Op de humor valt nog wel wat af te dingen: van zeer geslaagde grappen, die we vooral liever niet verklappen, gaat het van gevat (Koning Lodewijk van den Eersten - de Tweede wil zijn derde buitenverblijf op de vierde van de vijfde opgeleverd hebben) tot nogal flauwe woordgrapjes, zoals de adellijke gasten op het bal (zoals keizer Babi Pangang met knechten Fou Yong en Hai). Deze wijken niet heel erg af van de bewust foute grappen van de middelste molenaarszoon, die hijzelf alleen grappig vindt. Ook de entree van de koning in de voorstelling, op een kikker, slaat wat door. Daar staan bijvoorbeeld weer heel geestige momenten in de koets tegenover, of verrassend vreemde situaties als een Vlaams sprekende boer (een rol van Musicalworld Award 2016 genomineerde Brent Pannier), zodat de balans zeker naar de positieve kant doorslaat.

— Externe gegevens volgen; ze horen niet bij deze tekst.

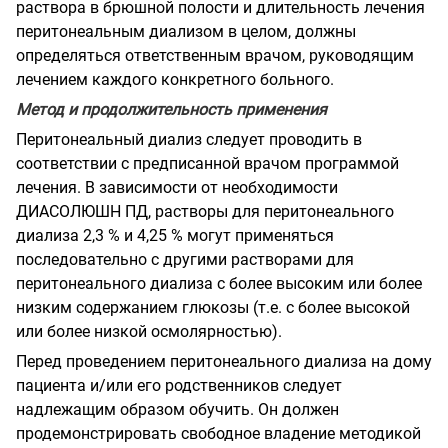
раствора в брюшной полости и длительность лечения
перитонеальным диализом в целом, должны
определяться ответственным врачом, руководящим
лечением каждого конкретного больного.
Метод и продолжительность применения
Перитонеальный диализ следует проводить в
соответствии с предписанной врачом программой
лечения. В зависимости от необходимости
ДИАСОЛЮШН ПД, растворы для перитонеального
диализа 2,3 % и 4,25 % могут применяться
последовательно с другими растворами для
перитонеального диализа с более высоким или более
низким содержанием глюкозы (т.е. с более высокой
или более низкой осмолярностью).
Перед проведением перитонеального диализа на дому
пациента и/или его родственников следует
надлежащим образом обучить. Он должен
продемонстрировать свободное владение методикой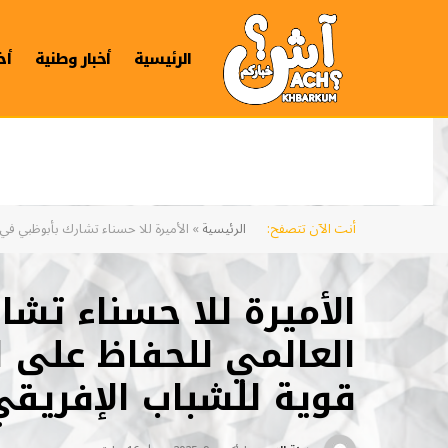
الرئيسية
أخبار وطنية
أخ
أنت الآن تتصفح:
الرئيسية
»
الأميرة للا حسناء تشارك بأبوظبي في 
الأميرة للا حسناء تش
العالمي للحفاظ على ا
قوية للشباب الإفريقي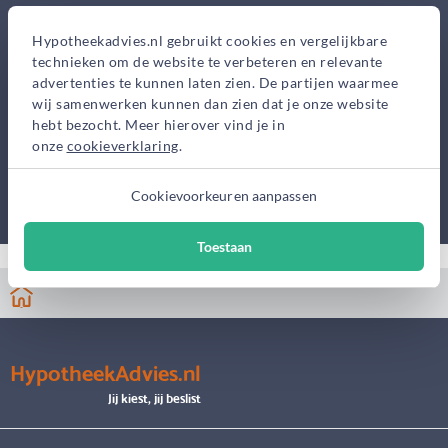
Hypotheekadvies.nl gebruikt cookies en vergelijkbare
technieken om de website te verbeteren en relevante
advertenties te kunnen laten zien. De partijen waarmee
wij samenwerken kunnen dan zien dat je onze website
hebt bezocht. Meer hierover vind je in
onze
cookieverklaring
.
Cookievoorkeuren aanpassen
Toestaan
HypotheekAdvies.nl
Jij kiest, jij beslist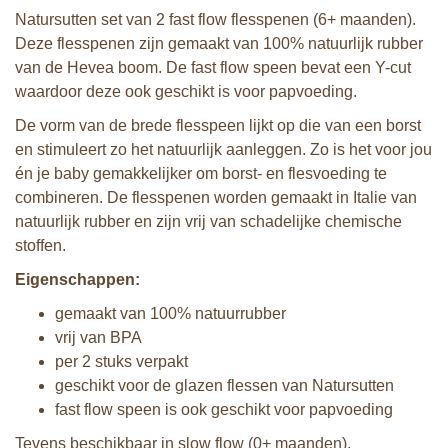
Natursutten set van 2 fast flow flesspenen (6+ maanden).
Deze flesspenen zijn gemaakt van 100% natuurlijk rubber
van de Hevea boom. De fast flow speen bevat een Y-cut
waardoor deze ook geschikt is voor papvoeding.
De vorm van de brede flesspeen lijkt op die van een borst
en stimuleert zo het natuurlijk aanleggen. Zo is het voor jou
én je baby gemakkelijker om borst- en flesvoeding te
combineren. De flesspenen worden gemaakt in Italie van
natuurlijk rubber en zijn vrij van schadelijke chemische
stoffen.
Eigenschappen:
gemaakt van 100% natuurrubber
vrij van BPA
per 2 stuks verpakt
geschikt voor de glazen flessen van Natursutten
fast flow speen is ook geschikt voor papvoeding
Tevens beschikbaar in slow flow (0+ maanden).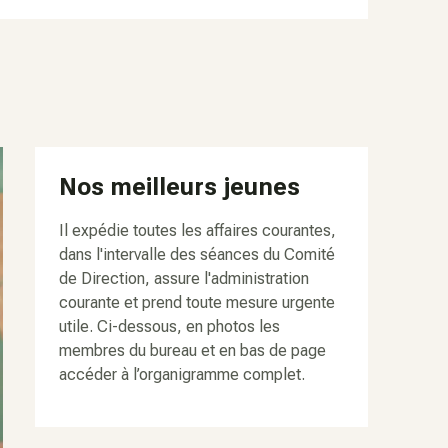
Nos meilleurs jeunes
Il expédie toutes les affaires courantes,
dans l'intervalle des séances du Comité
de Direction, assure l'administration
courante et prend toute mesure urgente
utile. Ci-dessous, en photos les
membres du bureau et en bas de page
accéder à l’organigramme complet.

Een voorstelling in het Efteling-theater heeft ook een aantal tradities. Al vanaf de eerste voorstelling wordt ruim gebruik gemaakt van het middenpad, waar zich ook scenes of gedeeltes ervan afspelen. Daarop is deze voorstelling zeker geen uitzondering. Een andere is het gebruik van de ééndagscast: een aantal kinderen die één keer met de voorstelling mee mogen doen. In dit geval is hun rol er met de kattenharen bijgesleept, maar ze lijken er zelf lol in te hebben, en zoveel vooral kleine kinderen weet toch wel te vertederen.
Ook met het decor is weer eens flink uitgepakt. Het ziet er mooi en degelijk uit, en behoeft weinig wisselingen. Dat betekent wel dat de koning scènes vooral in een koninklijk kampement plaatsvinden, maar dat stoort niet echt. De muziek is eigentijds, en ligt goed in het gehoor, van frisse dansmuziek tot de gebruikelijke ballads, van traditioneel tot rap. Andermaal is René Merkelbach er verantwoordelijk voor.
De regie is van Mark van Haasteren, die hiermee zijn professionele debuut maakt. Tot nog toe zagen we hem vooral als regisseur van de kindercast, bij onder andere Stage Entertainment en de Efteling. Het eindresultaat mag boven verwachting worden genoemd; het is een ijzersterke voorstelling die goed de balans vindt tussen rustmomenten en totale chaos.
De Gelaarsde Kat is een heerlijke familievoorstelling, die van begin tot eind weet te boeien. De paar momenten, waar iemand net wat té overdreven geprobeerd heeft grappig te zijn, knijpen we dan ook graag een oogje toe, net als bij de ontknoping die in deze enscenering ook niet helemaal logisch is. De bijbehorende chaos is namelijk bijzonder vermakelijk. Dit is de beste Efteling theatervoorstelling sinds jaren.